KALIMANTAN TENGAH — Kami membandingkan dua mobil sport Jerman yang sama-sama lahir dari Stuttgart dan Affalterbach, tapi punya cara pandang berbeda terhadap performa. Porsche 911 GT3 adalah representasi paling murni dari motorsport, sementara Mercedes-AMG GT63 Pro mencoba membuktikan bahwa mobil cepat tak harus mengorbankan kenyamanan. Dari pengujian langsung yang kami lakukan, perbedaan bobot 1.058 pound (480 kg) menjadi titik awal semua perbedaan—GT3 hanya 3.214 pound, sedangkan GT63 Pro mencapai 4.272 pound.
Porsche mempertahankan mesin flat-six 4.0 liter naturally aspirated yang menghasilkan 502 hp dan 331 lb-ft torsi, disalurkan ke roda belakang melalui transmisi dual-clutch 7-percepatan. Ini mesin yang haus putaran tinggi dan memberikan respons gas instan. Mercedes, sebaliknya, mengandalkan V8 twin-turbo 4.0 liter dengan 603 hp dan 627 lb-ft torsi—jauh lebih menggelegar di atas kertas, dan terasa di kursi Anda saat pedal gas diinjak.
Di jalan raya, AMG terasa jauh lebih cepat karena torsi besar yang tersedia dari putaran rendah. Namun di sirkuit, GT3 yang lebih ringan 25% ini mampu mengejar ketertinggalan berkat handling yang lebih presisi dan bobot yang jauh lebih mudah dikendalikan. Distribusi bobot juga berbeda drastis: GT3 menaruh 38,7% beban di depan, sedangkan AMG 54,2%—ini membuat Porsche lebih lincah di tikungan.
Ini bagian yang mungkin paling mengejutkan. Mercedes-AMG GT63 Pro dibanderol mulai USD 205.550 (sekitar Rp 3,3 miliar), dan unit tes kami hanya USD 216.910. Semua fitur performa sudah standar: rem karbon-keramik, transfer case berpendingin cairan, dan diferensial untuk penggunaan sirkuit. Satu-satunya opsi yang hampir wajib adalah front-axle lift system seharga USD 1.800.
Porsche 911 GT3 justru lebih mahal: mulai USD 239.850, dan unit tes kami tembus USD 313.010. Paket Weissach (USD 20.490), velg magnesium forged (USD 17.840), dan jok bucket serat karbon (USD 7.270) memang mengurangi bobot 48 pound, tapi total biaya sudah mendekati harga supercar Italia. Rem karbon-keramik juga opsi terpisah senilai USD 11.330.
Untuk pembeli Indonesia yang terbiasa dengan pajak progresif dan biaya impor, selisih harga ini akan terasa lebih besar lagi. AMG GT63 Pro jelas menawarkan nilai lebih untuk uang Anda—kecuali Anda benar-benar menginginkan pengalaman berkendara paling murni.
Masuk ke kabin GT3, Anda langsung merasakan atmosfer kompetisi.
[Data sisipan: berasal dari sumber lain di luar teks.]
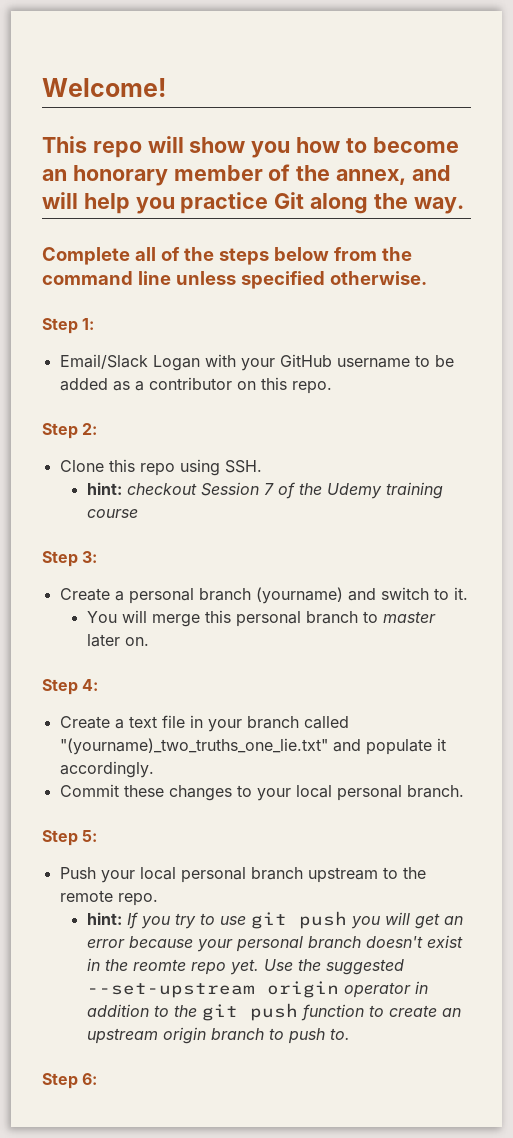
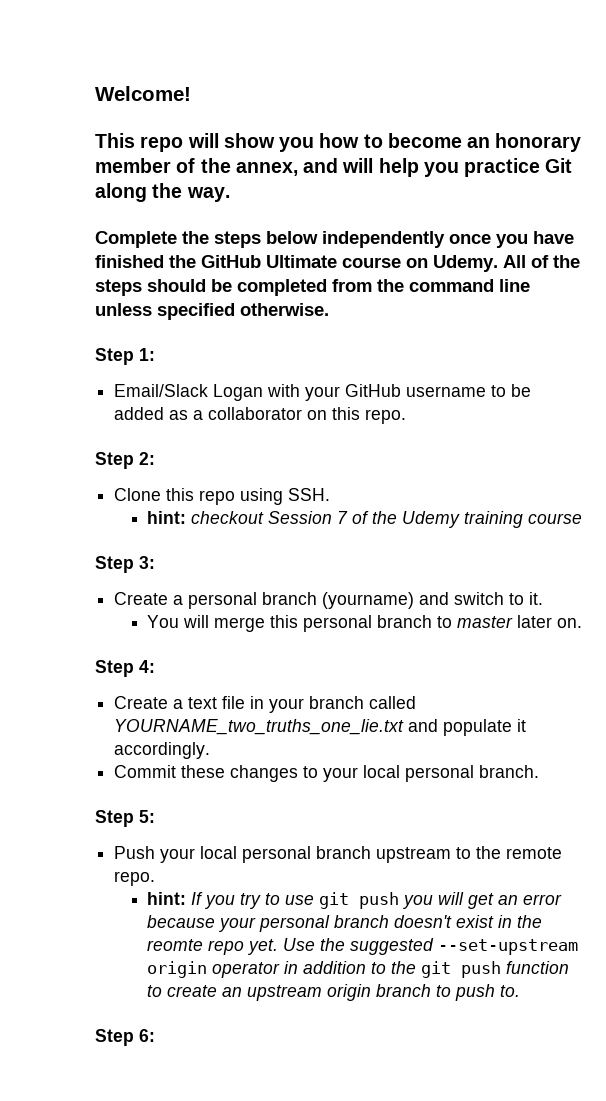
[134,247,329,265] all of the steps below -> [182,231,574,248] [95,255,580,272] [95,279,327,296] the steps below independently once you have finished the GitHub Ultimate course on Udemy. All of the steps should be completed
[148,377,232,390] contributor -> [208,407,303,420] collaborator
[59,738,328,755] "(yourname)_two_truths_one_lie.txt" -> [114,719,405,735] YOURNAME_two_truths_one_lie.txt

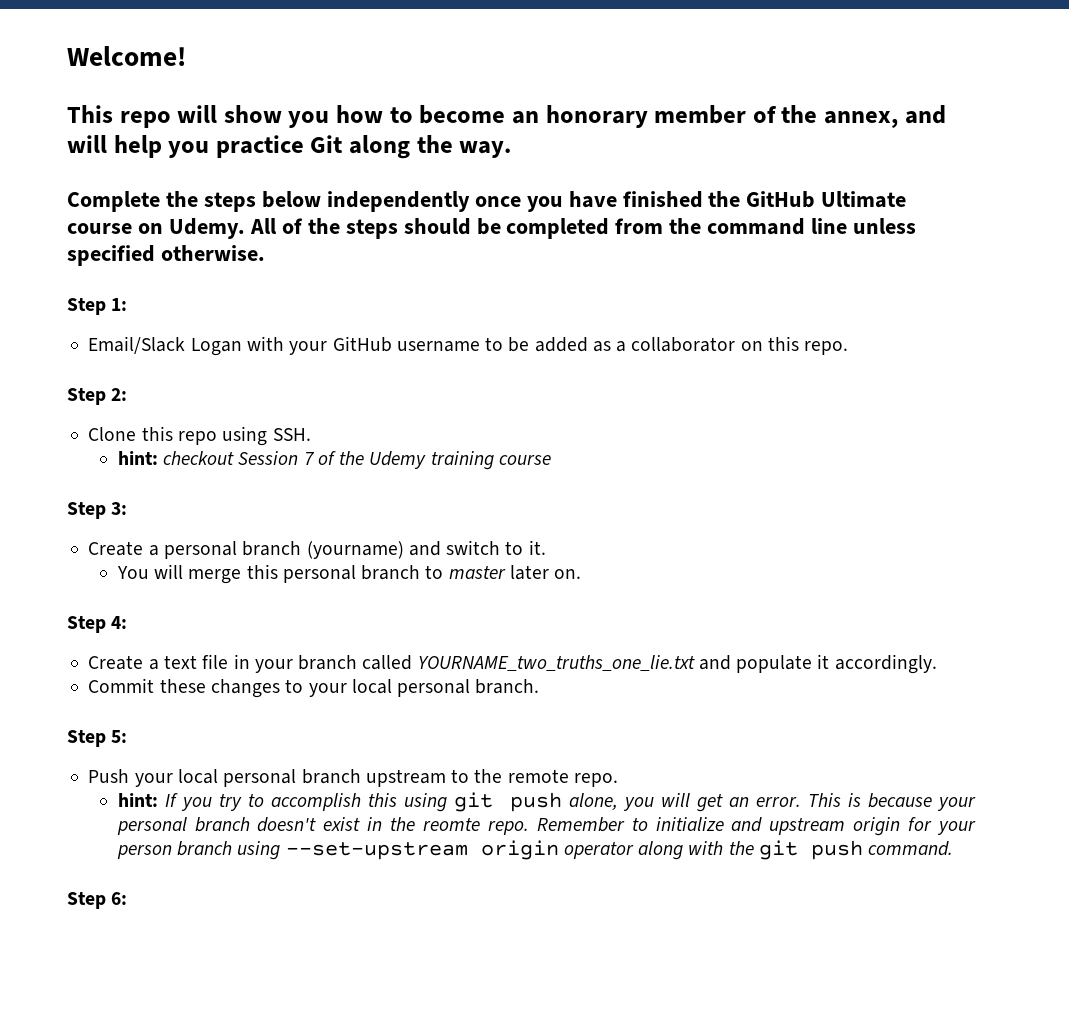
[285,892,400,909] use git push -> [270,792,619,812] accomplish this using git push alone,
[523,894,563,905] error -> [756,793,862,807] error. This is
[208,938,579,955] [147,961,570,978] [147,984,521,1001] repo yet. Use the suggested --set-upstream origin operator in addition to the git push function to create an upstream origin branch to push to. -> [487,817,977,836] [116,840,954,860] repo. Remember to initialize and upstream origin for your person branch using --set-upstream origin operator along with the git push command.

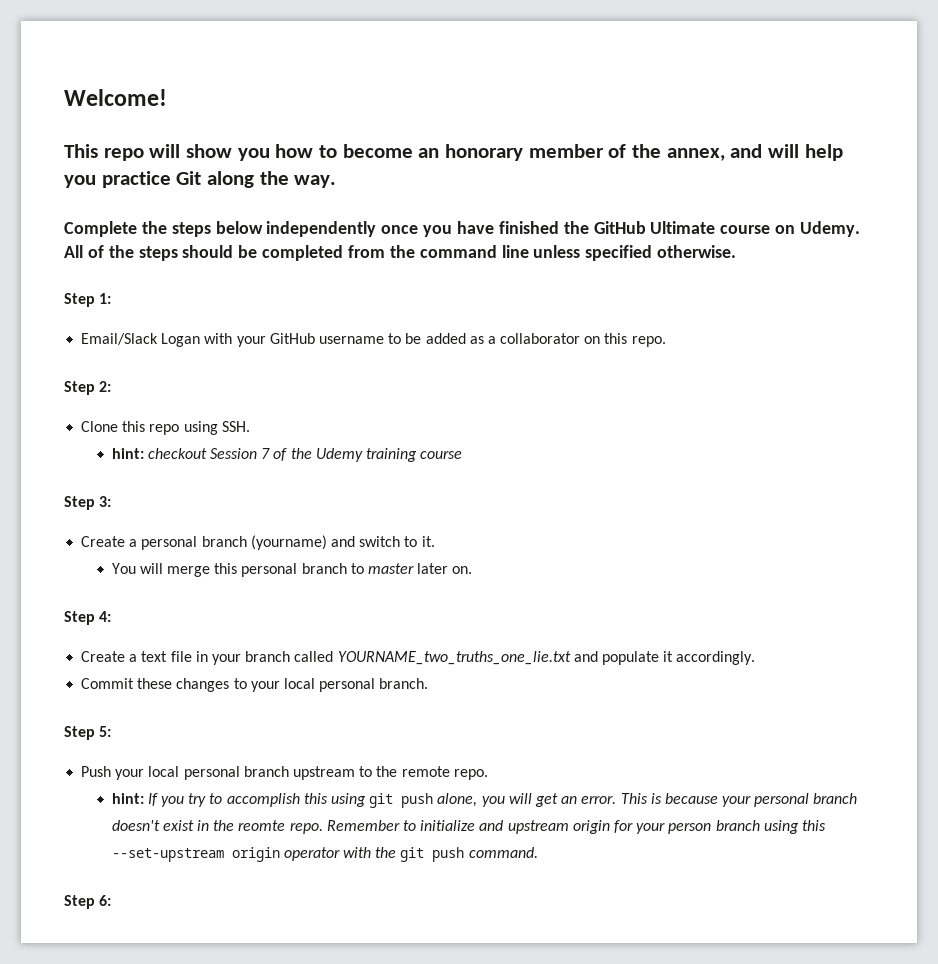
(281, 850) none -> [801,820,826,831] this
[638,841,684,860] along -> (340, 854) none

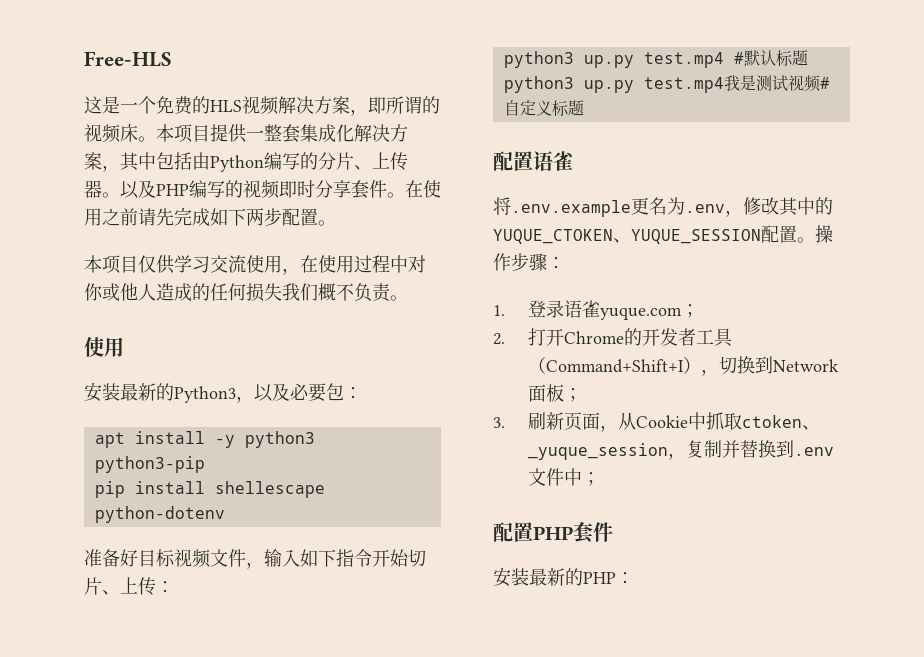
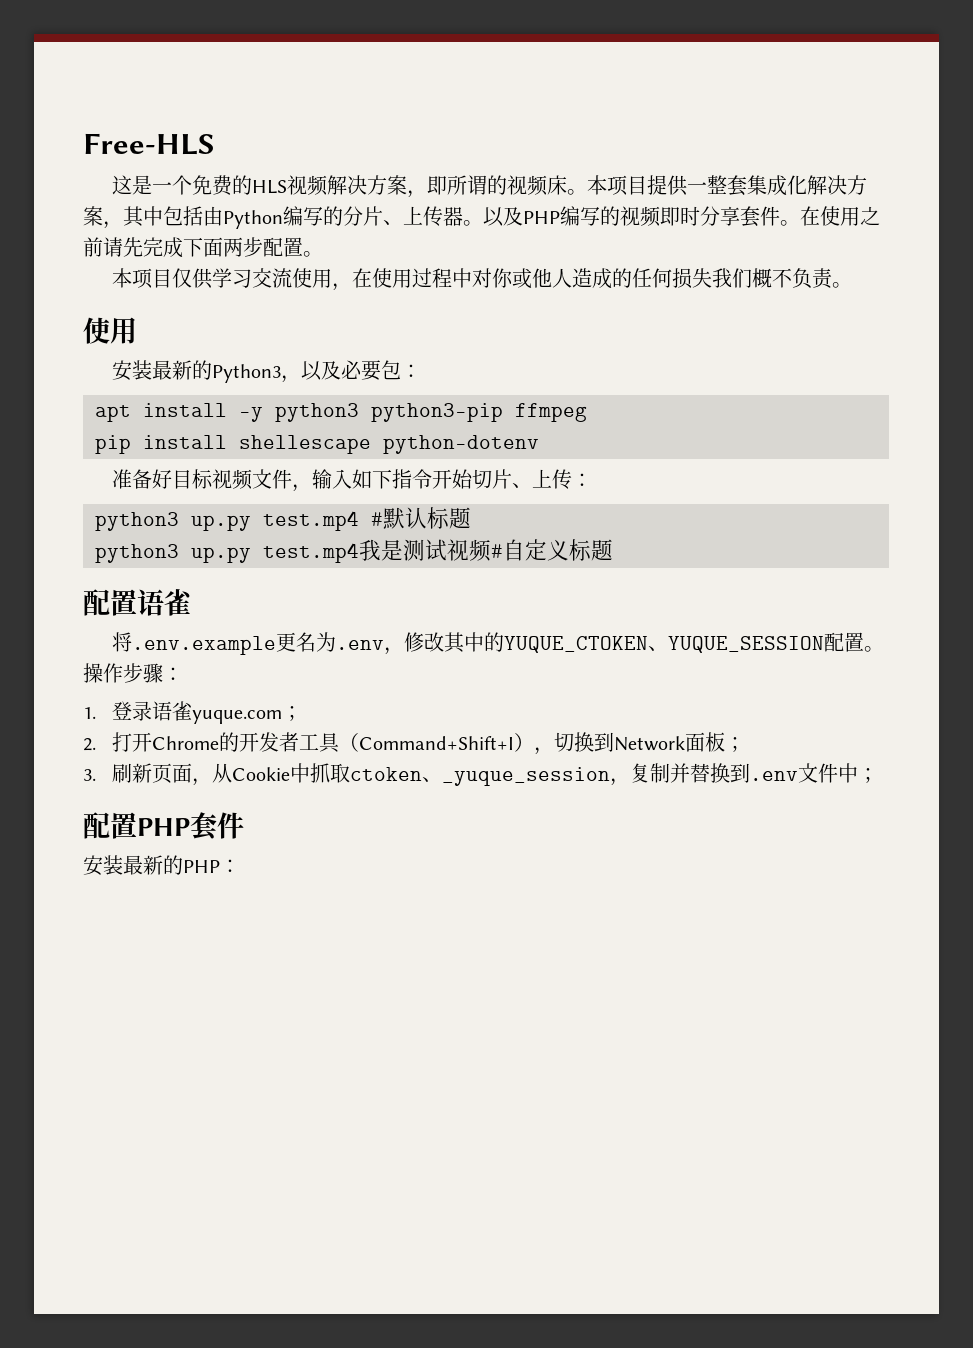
[210,208,246,226] 如下 -> [183,237,223,257] 下面
(205, 464) none -> [515,403,587,422] ffmpeg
Jok bucket opsional memiliki side support besar yang tidak bisa diatur sudutnya—bahkan sudut sandaran punggung pun fixed. Setirnya dilapisi microsuede yang begitu ketat sehingga Anda hampir bisa merasakan tekstur aspal saat mobil diam. Ini mobil yang menuntut Anda untuk fokus dan tidak ada kompromi.
GT63 Pro adalah kebalikannya. Semua fitur kemewahan hadir: jok elektrik berpemanas dan berventilasi, head-up display, setir berpemanas, dan sistem infotainment lengkap. Anda bisa memakainya untuk meeting pagi lalu meluncur ke sirkuit sore harinya tanpa merasa kelelahan. Bahkan ruang bagasi pun berbeda jauh—GT3 hanya 5 kaki kubik di bagasi depan, sedangkan GT63 Pro menawarkan 11 kaki kubik di bawah hatchback-nya.
Kalau Anda membeli mobil untuk akhir pekan di sirkuit dan tidak peduli kenyamanan, GT3 adalah pilihan yang jelas. Tetapi untuk penggunaan harian yang tetap bisa diajak ngebut, GT63 Pro adalah mobil yang lebih cerdas. Ia lebih cepat dalam garis lurus, lebih nyaman, lebih praktis, dan lebih murah. Porsche tetap raja di tikungan, tapi AMG membuktikan bahwa Anda tidak harus menderita untuk merasakan performa.
GT63 Pro adalah pilihan yang lebih rasional. GT3 adalah pilihan yang lebih emosional. Pilih sesuai prioritas Anda.